Stated task 1 —
In the text on David Wilkie, at which Edinburgh school was he a boarding pupil from the age of 11?

David Andrew Wilkie  (born 8 March 1954) is a Scottish former competitive swimmer who was Olympic and Commonwealth Games champion in the 1970s.  He is the only person to have held British, American, Commonwealth, European, world and Olympic swimming titles at the same time and was the first British swimmer to win an Olympic gold medal since Anita Lonsbrough in 1960.

He is a member of the Scottish Sports Hall of Fame, the International Swimming Hall of Fame, has been described as Scotland's greatest swimmer and Britain's finest swimmer.

Early days

David Wilkie's parents came from Aberdeen, Scotland, but were stationed in Colombo, Sri Lanka, when Wilkie was born on 8 March 1954. His family regularly patronised the open air Colombo Swimming Club where Wilkie learned to swim.

At 11 years old his parents sent him back to Scotland as a boarding school pupil at Daniel Stewart's College in Edinburgh, and, while a student there, he joined the Warrender Baths Club, one of Scotland's most successful swimming clubs. It was there that he began to train intensively and develop his specialist stroke, the breaststroke under one of Britain's leading coaches Frank Thomas, whom Wilkie credited with giving him the motivation to become a world class swimmer. In 1969, Wilkie was chosen to join the elite Scottish Training Squad organised by the Scottish Amateur Swimming Association.

National and international success
In 1969 Wilkie swam representing Britain for the first time in an international swimming contest swimming against the Russian 200-metre breaststroke world record-holder Nikolai Pankin.

Wilkie broke the British record for the 200-metre breaststroke in an international match against Denmark in July 1970. He then won a bronze medal in front of his home crowd in the 1970 Commonwealth Games in Edinburgh in the 200-metre breaststroke breaking his own British record again. He wore a swim cap for that event during the commonwealth games, making him the first elite swimmer to wear one in a major competition.

In 1970 the Scottish Amateur Swimming Association awarded Wilkie the Nancy Riach Memorial Medal Award (awarded to the person who has the done the most to enhance or uphold the prestige of Scottish Swimming during the year) and the W.G. Todd Cup and Prize (Junior Swimmer of the Year). This was the first time in the Association's history that both awards had gone to the same person in the same year. Wilkie continued to hold the Nancy Riach award every year from 1972 to 1976.

At the Scottish national long course championships in 1972, Wilkie won five events. However Wilkie's world breakthrough came when he won silver in the 200-metre breaststroke at the 1972 Summer Olympics in Munich, Germany, in a European record time of 2:23:67 in spite of being ranked only 25th in the world. He also broke the Scottish record times for the 100-metre breaststroke and the 200-metre individual medley.

Recorded data —

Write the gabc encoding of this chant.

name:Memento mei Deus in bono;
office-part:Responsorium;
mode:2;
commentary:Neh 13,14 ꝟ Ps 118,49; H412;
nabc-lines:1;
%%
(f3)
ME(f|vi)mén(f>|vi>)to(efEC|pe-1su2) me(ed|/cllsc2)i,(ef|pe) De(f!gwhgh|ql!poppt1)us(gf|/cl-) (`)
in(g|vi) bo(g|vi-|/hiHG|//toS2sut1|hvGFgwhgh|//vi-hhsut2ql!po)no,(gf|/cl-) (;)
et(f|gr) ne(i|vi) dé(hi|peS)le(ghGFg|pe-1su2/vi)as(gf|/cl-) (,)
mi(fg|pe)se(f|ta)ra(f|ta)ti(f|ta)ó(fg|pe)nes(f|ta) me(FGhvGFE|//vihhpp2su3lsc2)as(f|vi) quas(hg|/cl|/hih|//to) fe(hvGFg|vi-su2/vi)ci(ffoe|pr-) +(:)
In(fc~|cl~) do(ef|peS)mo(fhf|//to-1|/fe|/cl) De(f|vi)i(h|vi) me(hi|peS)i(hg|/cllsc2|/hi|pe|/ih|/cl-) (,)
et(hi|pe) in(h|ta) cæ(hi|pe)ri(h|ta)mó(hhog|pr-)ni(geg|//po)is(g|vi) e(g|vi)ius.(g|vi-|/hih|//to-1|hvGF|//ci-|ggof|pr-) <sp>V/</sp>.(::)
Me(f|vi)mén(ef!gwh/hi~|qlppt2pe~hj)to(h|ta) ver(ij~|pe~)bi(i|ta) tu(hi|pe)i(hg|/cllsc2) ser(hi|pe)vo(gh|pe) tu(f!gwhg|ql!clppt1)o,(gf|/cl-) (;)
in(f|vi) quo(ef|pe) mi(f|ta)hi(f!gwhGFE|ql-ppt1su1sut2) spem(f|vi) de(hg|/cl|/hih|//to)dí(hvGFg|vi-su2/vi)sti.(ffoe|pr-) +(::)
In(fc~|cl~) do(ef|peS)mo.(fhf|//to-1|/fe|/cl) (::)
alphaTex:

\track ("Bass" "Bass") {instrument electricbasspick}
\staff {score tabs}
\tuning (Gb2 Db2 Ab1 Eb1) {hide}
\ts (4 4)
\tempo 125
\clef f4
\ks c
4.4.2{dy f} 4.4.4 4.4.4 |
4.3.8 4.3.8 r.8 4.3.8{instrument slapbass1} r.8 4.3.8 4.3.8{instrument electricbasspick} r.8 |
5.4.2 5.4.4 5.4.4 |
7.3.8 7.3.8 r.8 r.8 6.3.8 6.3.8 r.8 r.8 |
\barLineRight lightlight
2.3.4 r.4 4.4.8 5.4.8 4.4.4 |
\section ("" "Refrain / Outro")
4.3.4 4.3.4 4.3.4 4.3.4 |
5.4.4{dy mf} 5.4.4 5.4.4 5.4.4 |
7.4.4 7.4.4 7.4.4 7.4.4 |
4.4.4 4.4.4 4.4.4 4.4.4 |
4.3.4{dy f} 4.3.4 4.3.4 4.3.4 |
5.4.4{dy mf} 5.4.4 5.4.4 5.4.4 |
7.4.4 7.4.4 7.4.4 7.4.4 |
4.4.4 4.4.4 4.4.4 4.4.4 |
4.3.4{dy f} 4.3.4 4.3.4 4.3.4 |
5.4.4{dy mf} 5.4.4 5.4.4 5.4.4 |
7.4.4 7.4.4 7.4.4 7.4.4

Stated task 2 —
Identify and copy every line of the entries that contains the string "ffoe", matching its case exactly.

Complete output 1 —
Daniel Stewart's College

Complete output 2 —
mi(fg|pe)se(f|ta)ra(f|ta)ti(f|ta)ó(fg|pe)nes(f|ta) me(FGhvGFE|//vihhpp2su3lsc2)as(f|vi) quas(hg|/cl|/hih|//to) fe(hvGFg|vi-su2/vi)ci(ffoe|pr-) +(:)
in(f|vi) quo(ef|pe) mi(f|ta)hi(f!gwhGFE|ql-ppt1su1sut2) spem(f|vi) de(hg|/cl|/hih|//to)dí(hvGFg|vi-su2/vi)sti.(ffoe|pr-) +(::)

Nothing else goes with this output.